EXTRACTED TEXT:
--------------------

If there’s one thing I look forward to (besides a Dora marathon) it’s hitting the birthday party scene. I’m not ashamed to say I like to party. I party HARD. One memorable birthday bash I attended had a bottomless make-your-own-cupcake bar AND a bouncy house. On the ride home I barfed all over myself. Luckily my goodie bag was unscathed. Good times.
While my mom’s social life has dwindled to almost nil, mine is a flurry of soirees. (Thanks to the preschool “invite the whole class” mandate).
Your dance card filled? Here’s how to maintain some composure at your hottest social events, even if you’re hopped up on sugar and you’ve missed your nap.
DO dress for the occasion
You might think it’s “cool” or “hip” to show up to a party sporting your peed-on jammies from the night before, but that is just plain tacky. Also, swimsuits are only appropriate for swim parties. And, please, before you get yourself all revved up for a marathon stand-off with your mom, remember, clothes are NEVER optional party attire.

--------------------

SUPPLIED DATA:
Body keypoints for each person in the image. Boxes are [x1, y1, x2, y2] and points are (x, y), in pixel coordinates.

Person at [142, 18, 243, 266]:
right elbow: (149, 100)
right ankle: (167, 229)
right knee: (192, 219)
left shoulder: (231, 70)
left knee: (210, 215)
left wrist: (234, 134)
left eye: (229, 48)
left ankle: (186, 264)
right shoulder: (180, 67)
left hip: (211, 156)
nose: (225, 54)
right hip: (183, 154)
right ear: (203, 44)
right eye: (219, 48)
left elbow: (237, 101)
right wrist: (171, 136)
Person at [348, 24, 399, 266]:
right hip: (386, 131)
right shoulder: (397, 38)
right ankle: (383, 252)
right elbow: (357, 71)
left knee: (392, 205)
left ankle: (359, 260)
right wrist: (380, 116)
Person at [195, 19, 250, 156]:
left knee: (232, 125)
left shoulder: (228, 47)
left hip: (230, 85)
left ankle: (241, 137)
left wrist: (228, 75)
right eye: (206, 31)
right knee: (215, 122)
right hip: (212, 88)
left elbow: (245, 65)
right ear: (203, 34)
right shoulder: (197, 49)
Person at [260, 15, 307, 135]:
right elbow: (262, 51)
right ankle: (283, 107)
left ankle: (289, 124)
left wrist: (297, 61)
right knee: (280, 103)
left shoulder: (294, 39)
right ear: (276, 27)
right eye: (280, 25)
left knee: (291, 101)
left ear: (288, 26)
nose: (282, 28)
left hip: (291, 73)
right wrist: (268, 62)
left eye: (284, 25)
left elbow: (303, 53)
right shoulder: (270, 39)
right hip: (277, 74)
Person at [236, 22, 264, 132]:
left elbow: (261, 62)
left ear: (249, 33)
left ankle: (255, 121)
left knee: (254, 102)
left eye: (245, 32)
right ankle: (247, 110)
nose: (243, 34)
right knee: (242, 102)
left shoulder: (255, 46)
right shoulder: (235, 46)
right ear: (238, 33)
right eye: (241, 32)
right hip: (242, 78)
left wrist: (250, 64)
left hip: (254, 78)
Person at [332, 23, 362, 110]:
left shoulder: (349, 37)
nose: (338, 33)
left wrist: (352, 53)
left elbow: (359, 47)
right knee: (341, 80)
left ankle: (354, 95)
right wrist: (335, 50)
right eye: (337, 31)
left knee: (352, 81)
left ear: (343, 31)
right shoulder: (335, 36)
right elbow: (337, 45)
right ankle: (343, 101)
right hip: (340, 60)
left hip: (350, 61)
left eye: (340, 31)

--------------------

CHECK YOUR UNDERSTANDING:
1. According to the birthday party piece, what two attractions did the memorable birthday bash have?
2. Continue the birthday party piece from its last sentence, keeping the same voice.
The records come from a separate source and are unrelated to the birthday party piece.

RESPONSES FOR EACH TASK:
1. A bottomless make-your-own-cupcake bar and a bouncy house.

2.
DO keep your hands off of the cake
Don’t give in to temptation and shove a handful of cake in your mouth, blow out the candles yourself, or wipe your boogers on the forks. That kind of bad behavior is sure to make your friend burst into tears and inevitably an adult will demand “The Apology.” Think about it. Do you really want to deliver a forced “sorry” with a face full of ill begotten frosting?
DON’T keep the birthday gift for yourself
When bringing a gift to a party, be sure to politely hand it over to the birthday boy or girl upon entering the festivities. No grabbing the box, shrieking “It’s mine!!!” and running out into traffic.
DON’T drink yourself under the table
… or, for that matter, drink under the table. Yes, the juice boxes will be flowing, but are you going to want to stop what you’re doing to get to the potty? If you’re not yet potty trained, it’s good form to go easy on the liquids — nothing will make you feel less like a “big boy” than being carted out like a giant baby for a diaper change.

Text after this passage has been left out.